His hands are fine, he caught a few passes out of the backfield at North Shore, and I think his quicks are more likely to translate if he starts in space than if he’s asked to get there from the backfield. He doesn’t at all strike me as the sort that will accept a position change though and I don’t think Jerry Kill and Gary Patterson look at running backs and see receivers, although Patterson has seen “defensive end” before. That ain’t gonna happen either, if they couldn’t get Sewo Olonilua to move I don’t see it with Zachary Evans.
The 5-star rating and onetime “top player in the country” rankings were always ridiculous, imo. He’s a great running back prospect but he doesn’t have the same kind of elite measurable as players he was getting comparisons to, such as Adrian Peterson. Also he’s a running back, a position with declining value, and wasn’t at all obviously better than fellow 2020, Texas champion running back Jace McClellan (Aledo). Amusingly enough, McClellan followed Evans’ favorite lead blocker Damieon George to Alabama.

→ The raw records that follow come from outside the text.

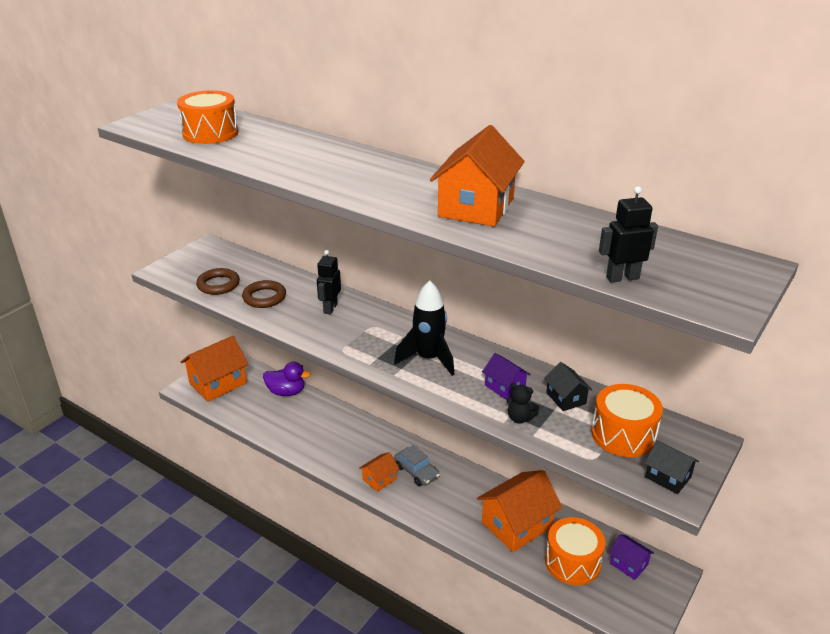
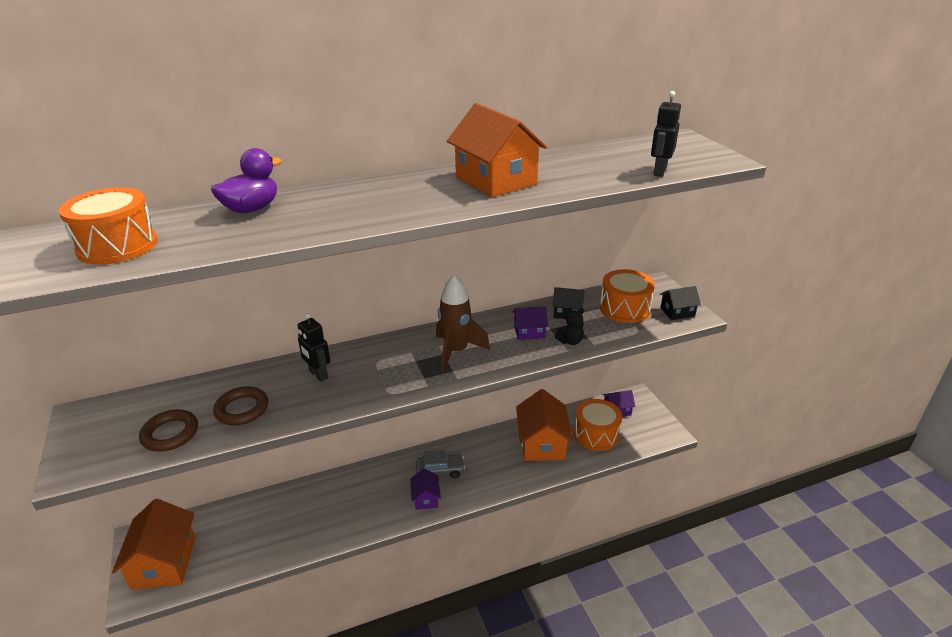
camera: 55 degrees left, 0 degrees up
(286, 392) = (247, 511): purple duck -> purple duck (251, 209)
(379, 479) = (426, 498): orange house -> purple house
(428, 359) = (456, 352): black rocket -> brown rocket

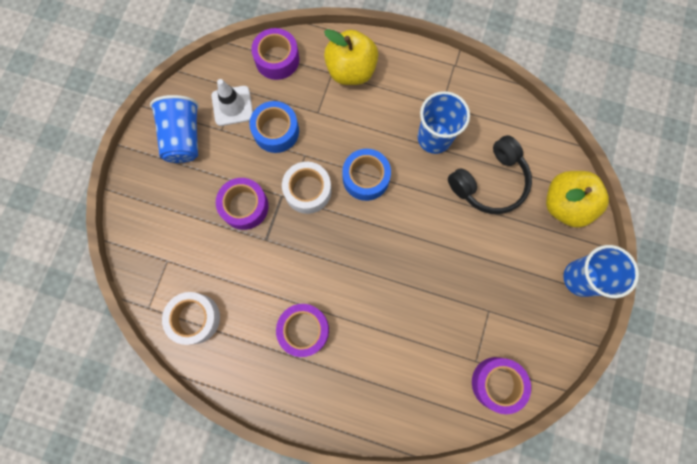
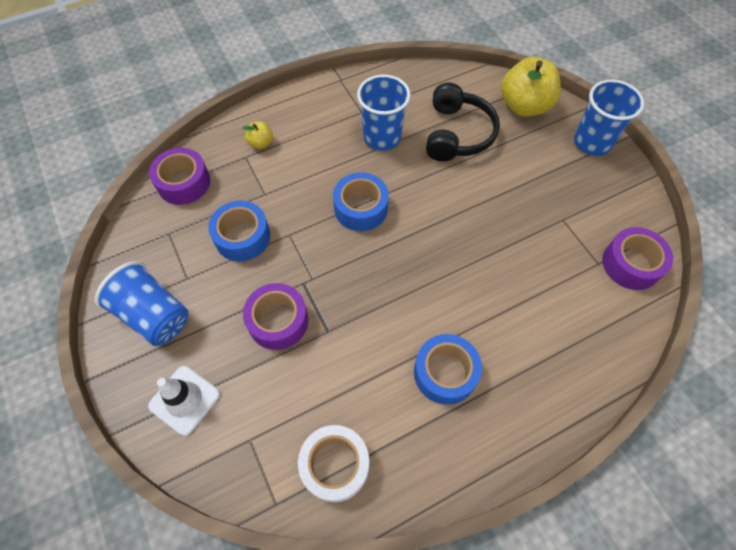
camera: 45 degrees left, 15 degrees down
(232, 106) = (178, 250): white traffic cone -> white traffic cone (184, 400)
(304, 330) = (445, 373): purple tape -> blue tape
(308, 190) = (322, 259): white tape -> none
(351, 71) = (261, 143): yellow apple -> yellow apple, size x0.47

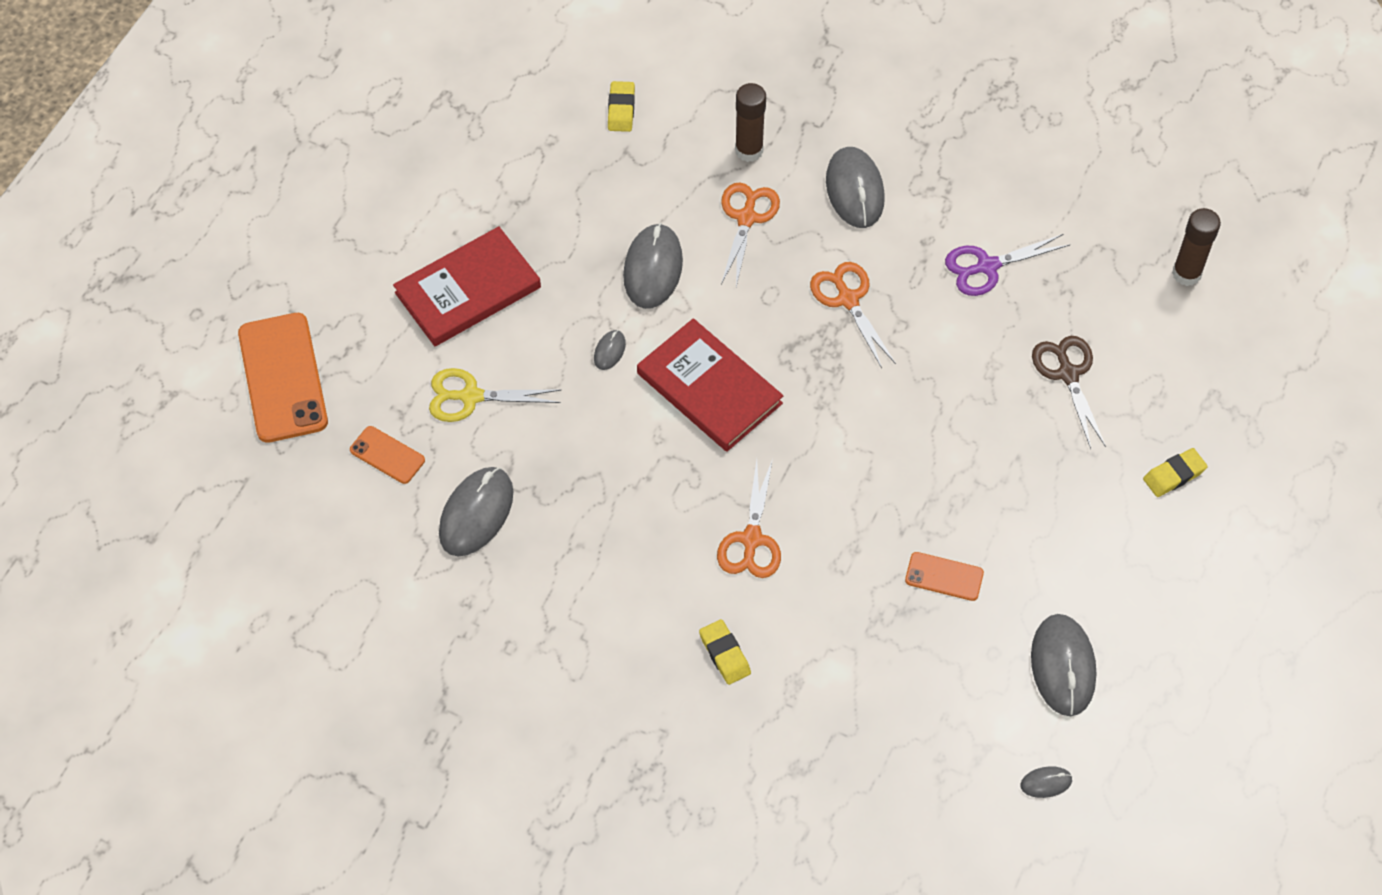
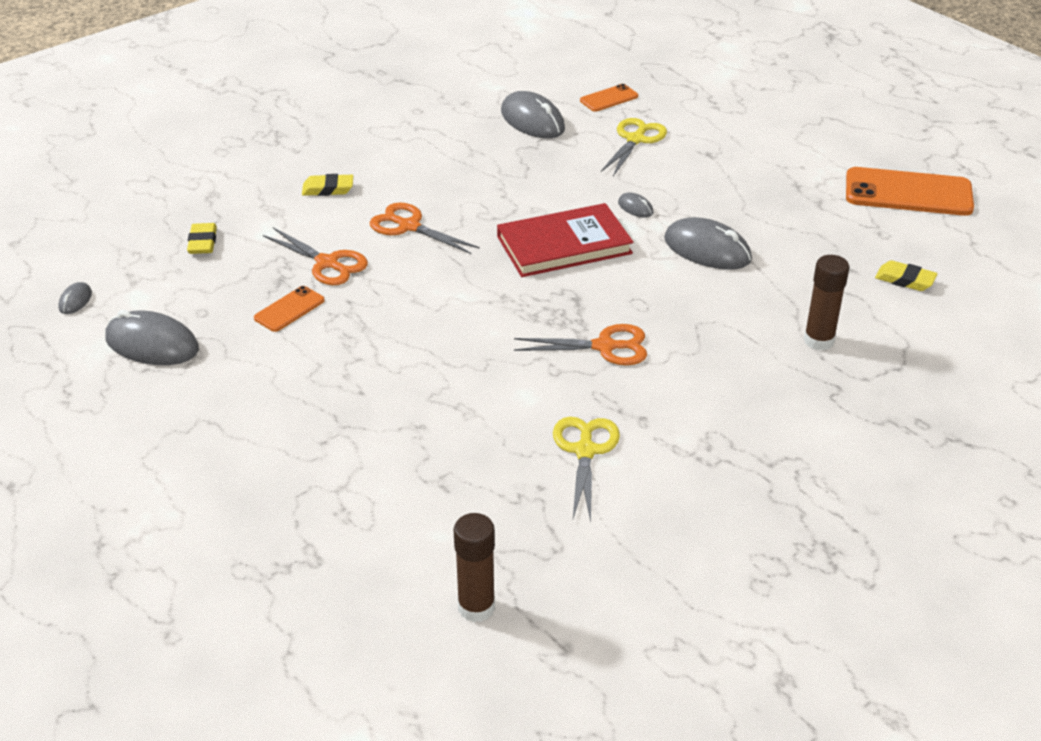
camera: 115 degrees right, 20 degrees down
(282, 378) = (704, 74): orange phone -> orange phone (908, 193)
(468, 290) = (739, 159): red book -> none
(746, 218) = (735, 315): orange scissors -> orange scissors (327, 263)
(855, 190) = (733, 393): grey mouse -> none
(987, 267) = (585, 451): purple scissors -> yellow scissors
(1068, 374) = (421, 459): brown scissors -> none
(1174, 475) = (255, 488): yellow eraser -> yellow eraser (202, 242)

Zach Evans and the Horned Frogs
There’s a lot here that’s pretty interesting to track. Evans has certainly been humbled, going from being potentially the next star running back at Alabama or Georgia, to chasing down a landing spot at other blue blood schools, to ultimately ending up with Gary Patterson and TCU.
Presumably the Horned Frogs will plug him in at running back, where they are replacing Darius Anderson and Sewo Olonilua. Here’s the interesting thing there though, the Frogs aren’t stocking him into a bare cupboard. They have redshirt freshman Daimarqua Foster, who played in a single game last year and had 8 carries for 66 yards and a score.

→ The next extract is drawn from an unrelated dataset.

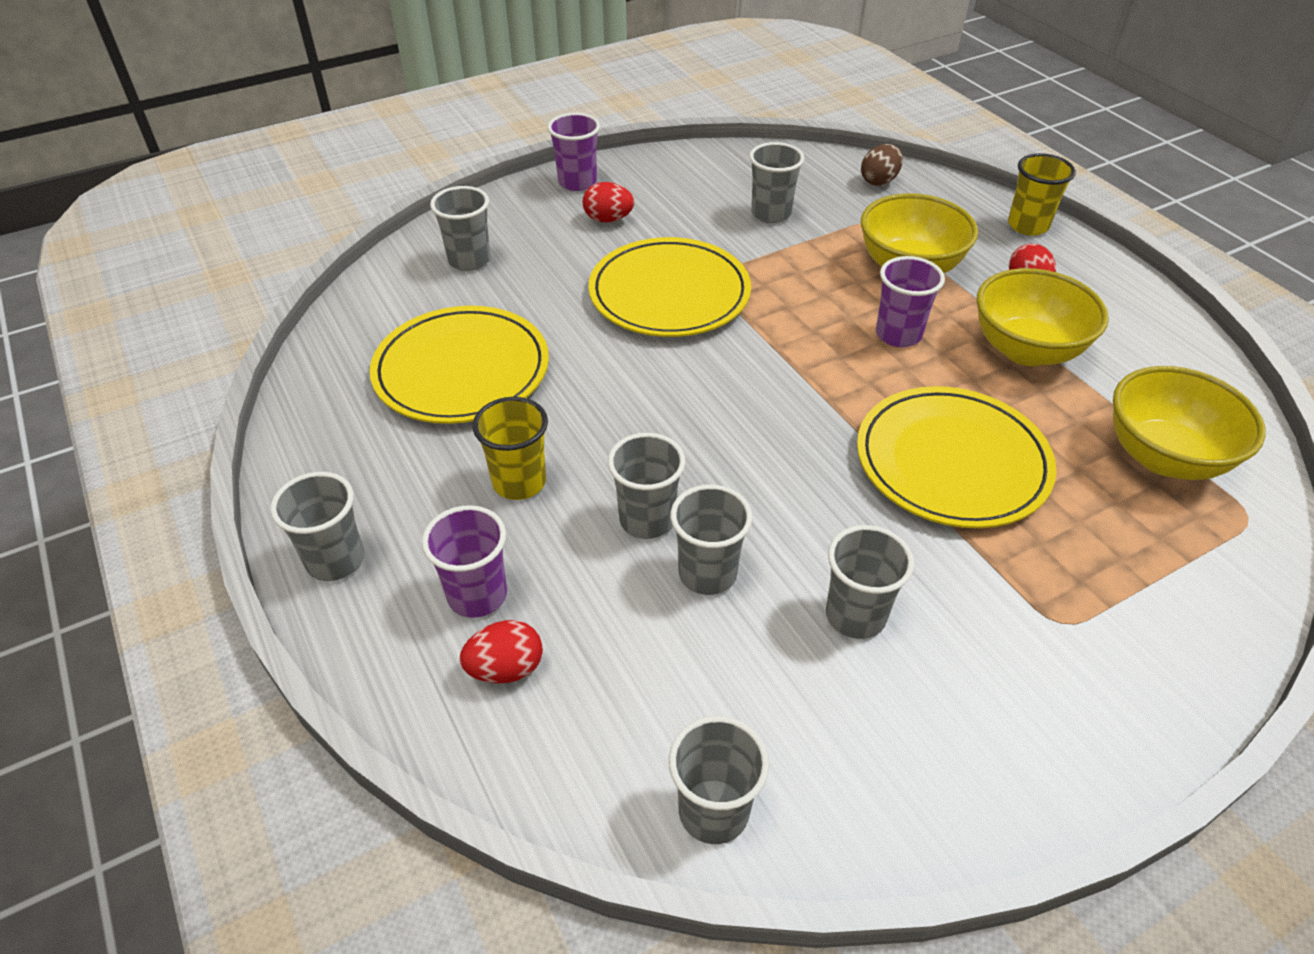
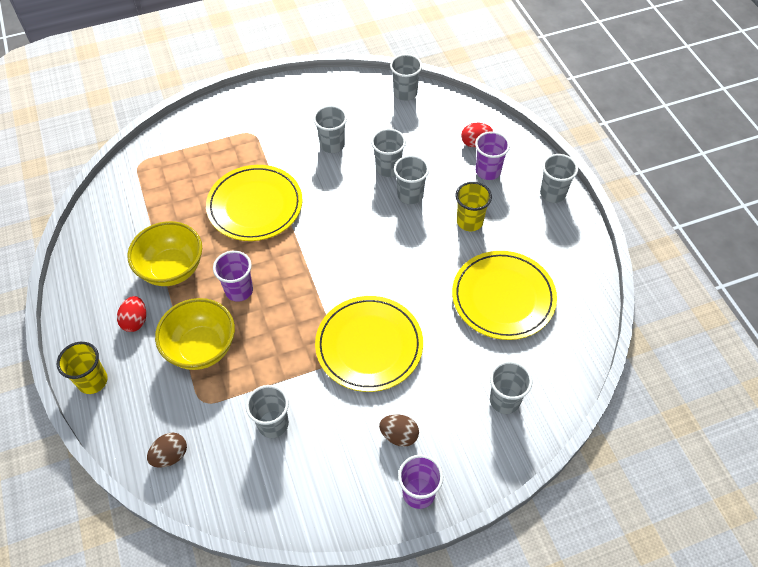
camera: 170 degrees left, 10 degrees up
(608, 219) = (399, 435): red egg -> brown egg
(1163, 457) = (151, 195): yellow bowl -> none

Foster is 5-10, 195 and ran a 10.79 100m in high school. He’s legitimately as fast as Zach Evans, maybe faster.
They also have 5-11, 195 pound RS freshman Darwin Barlow, who never seems to test well but always looks really good in the actual games thanks to silky smooth cuts.
Zach Evans has to beat these guys out and will probably need to do so legitimately because Gary Patterson doesn’t really have any pressure to play the kid if his other two young backs prove to be just as good. If Zach Evans settles on TCU and then can’t get on the field immediately because 3-star RS freshman are holding him back, that seems like major locker room trouble.

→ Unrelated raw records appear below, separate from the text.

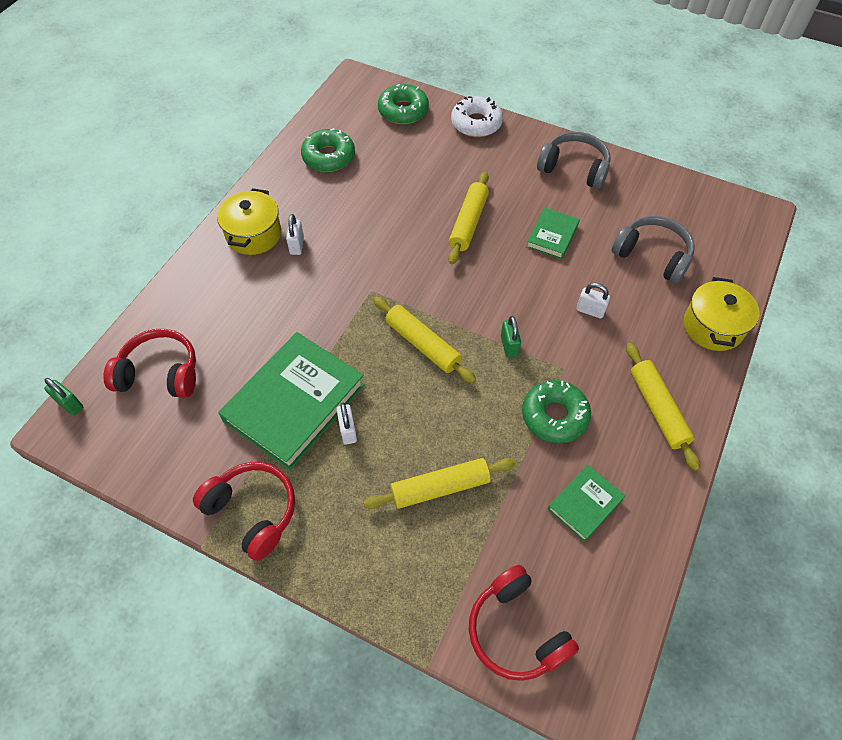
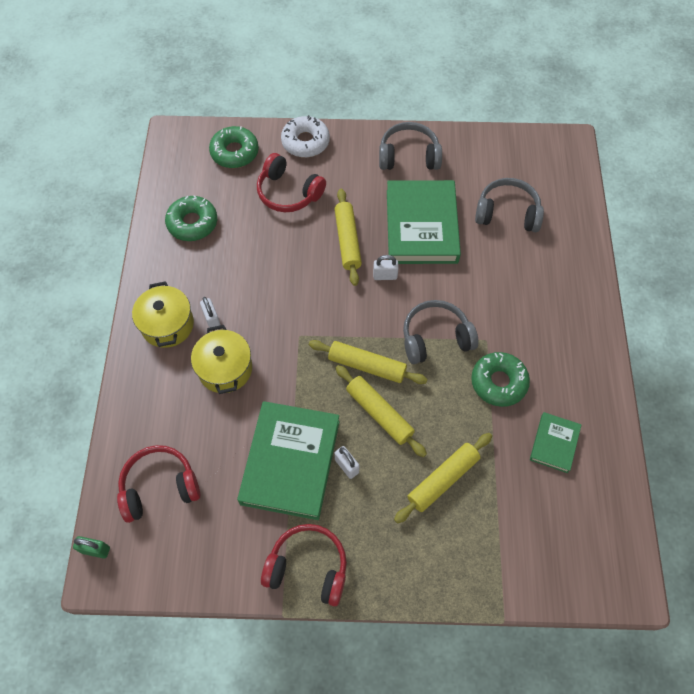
camera: 25 degrees left, 5 degrees up
(509, 346) = (435, 338): green padlock -> grey headphones
(516, 631) = (553, 563): red headphones -> red headphones (288, 192)
(552, 236) = (421, 226): green book -> green book, size x2.02
(590, 310) = (482, 281): white padlock -> white padlock (385, 276)
(657, 409) = (570, 344): yellow rolling pin -> yellow rolling pin (379, 413)
(713, 327) = (579, 257): yellow pot -> yellow pot (225, 369)

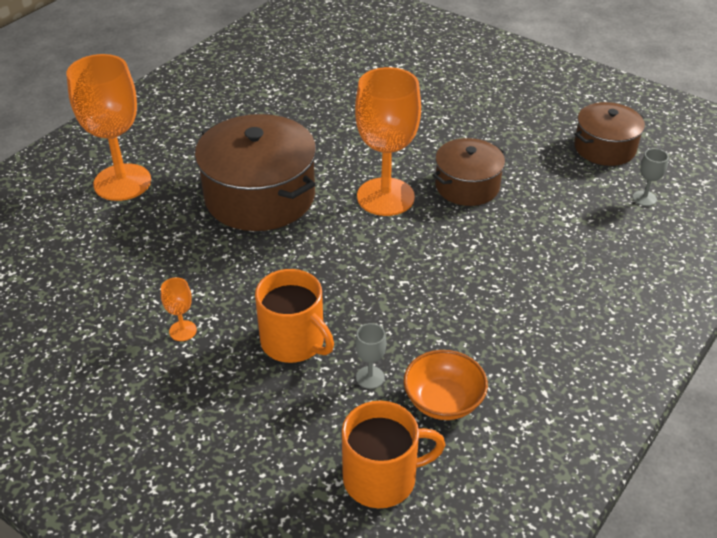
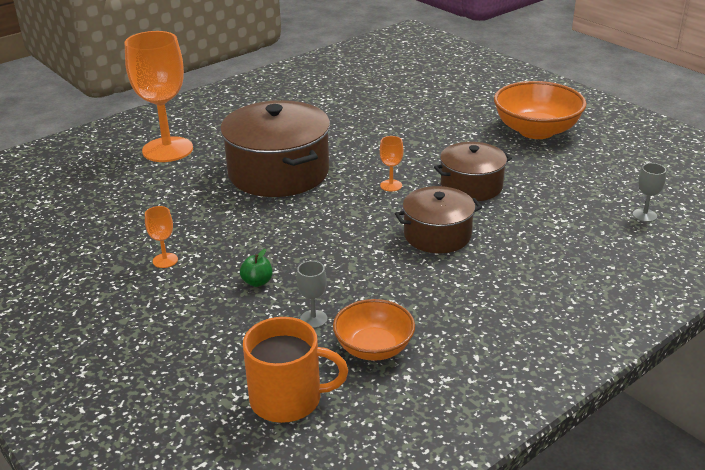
camera: 15 degrees right, 10 degrees down
(294, 342) = (257, 282): orange mug -> green apple
(385, 197) = (391, 185): orange goblet -> orange goblet, size x0.41
(507, 106) = (536, 131): none -> orange bowl
(604, 148) = (620, 172): brown pot -> brown pot (437, 235)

There’s also the question of how TCU’s offensive line will shake out next season after losing several starters. It won’t be as simple as cutting behind a 6-7, 350 pound teammate that is mauling the competition every snap, although the Frogs aren’t without offensive line talent.
Best case scenario here is that TCU has landed a running back that’s as talented as his onetime huge reputation in Texas suggested that can play right away and give them a deadly, two-pronged zone-read rushing attack. I guess Evans taking some time to learn wide receiver and then realizing the potential that Jalen Reagor didn’t would be an even better outcome but that’s probably not happening.
Worst case scenario is that this newest character risk project by Gary Patterson (Devonte Fields, Tipa Galeai, Casey Pachall, Trevone Boykin, Kavontae Turpin, etc) fizzles out and leaves some holes in the locker room on the way out.
If Patterson feels like he and his offensive staff have a firm grasp of that unit then this could be a great score for the Frogs.
********
Running backs don’t play a major role in the history of the Big 12’s offensive development save for serving occasionally as distractions for major programs before they adjust back to featuring quarterbacks and receivers and are subsequently rewarded. Texas tried to emphasize Cedric Benson but took off when they featured Vince Young in 2005. Then they had Jamaal Charles but blew up again when he left and Colt McCoy ran the show. Oklahoma moved off their Air Raid attack to feature Adrian Peterson and had mixed results. Samaje Perine ran for nearly 2k yards for them as a freshman in 2014 but his offensive coordinator was fired and replaced by Lincoln Riley.